TODO: Better user feedback.

Later:
------
TODO: Try different kernels
TODO:   - Tricky: Convolution, Stencil
TODO: Separate all-bulk from non-bulk kernels. (maybe?) (#ifdef?)
TODO: implement efficient ceil_div? (as opposed to floor_div)
TODO: why are corner cases inefficient?
TODO: Use gists (why do disjoint sets arise?)
TODO: variable shuffle detection

Things to consider
^^^^^^^^^^^^^^^^^^

- implemented_domain may end up being smaller than requested in cse
  evaluations--check that!

- Instructions must agree on all iname tags except the parallel ones

- Auto tag assignment depends on known work group size

- Depedencies are pointwise for shared loop dimensions
  and global over non-shared ones (between dependent and ancestor)

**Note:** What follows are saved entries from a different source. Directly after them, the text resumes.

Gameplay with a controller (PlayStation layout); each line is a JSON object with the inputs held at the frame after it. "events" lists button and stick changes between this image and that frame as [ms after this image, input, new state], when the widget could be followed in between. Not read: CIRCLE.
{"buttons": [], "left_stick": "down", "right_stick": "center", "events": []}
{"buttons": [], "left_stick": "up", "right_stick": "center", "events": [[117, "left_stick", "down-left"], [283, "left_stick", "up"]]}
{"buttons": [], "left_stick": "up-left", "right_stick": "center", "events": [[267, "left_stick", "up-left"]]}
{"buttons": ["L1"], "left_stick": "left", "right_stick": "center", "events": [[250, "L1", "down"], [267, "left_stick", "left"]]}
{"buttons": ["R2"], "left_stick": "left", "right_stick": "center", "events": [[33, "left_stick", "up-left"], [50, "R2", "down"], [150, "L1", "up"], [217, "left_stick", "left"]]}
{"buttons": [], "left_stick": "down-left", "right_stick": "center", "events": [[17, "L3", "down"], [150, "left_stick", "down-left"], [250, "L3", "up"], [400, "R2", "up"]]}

- Parallel dimension splitting/merging via tags

- Generalize reduction to be over multiplie variables

- Implement get_problems()


Dealt with
^^^^^^^^^^

- Reduction needs to know a neutral element

- Types of reduction variables?

How to represent the schedule
^^^^^^^^^^^^^^^^^^^^^^^^^^^^^

- Focus everything on instructions
  - Each instruction can have its own interpretation of global/local ids.
- Loop variables/splits and such are and remain global
- What about grouped dimensions?
- UniqueTag is the wrong idea! (not really--it's ok per-insn)

Scheduling:
- Find insns whose dependencies are satisfied
- Find maximally shareable loop
- Open that one
- For that opened loop, check if an available insn can run
  - If not, open another loop
  - Else, schedule that instruction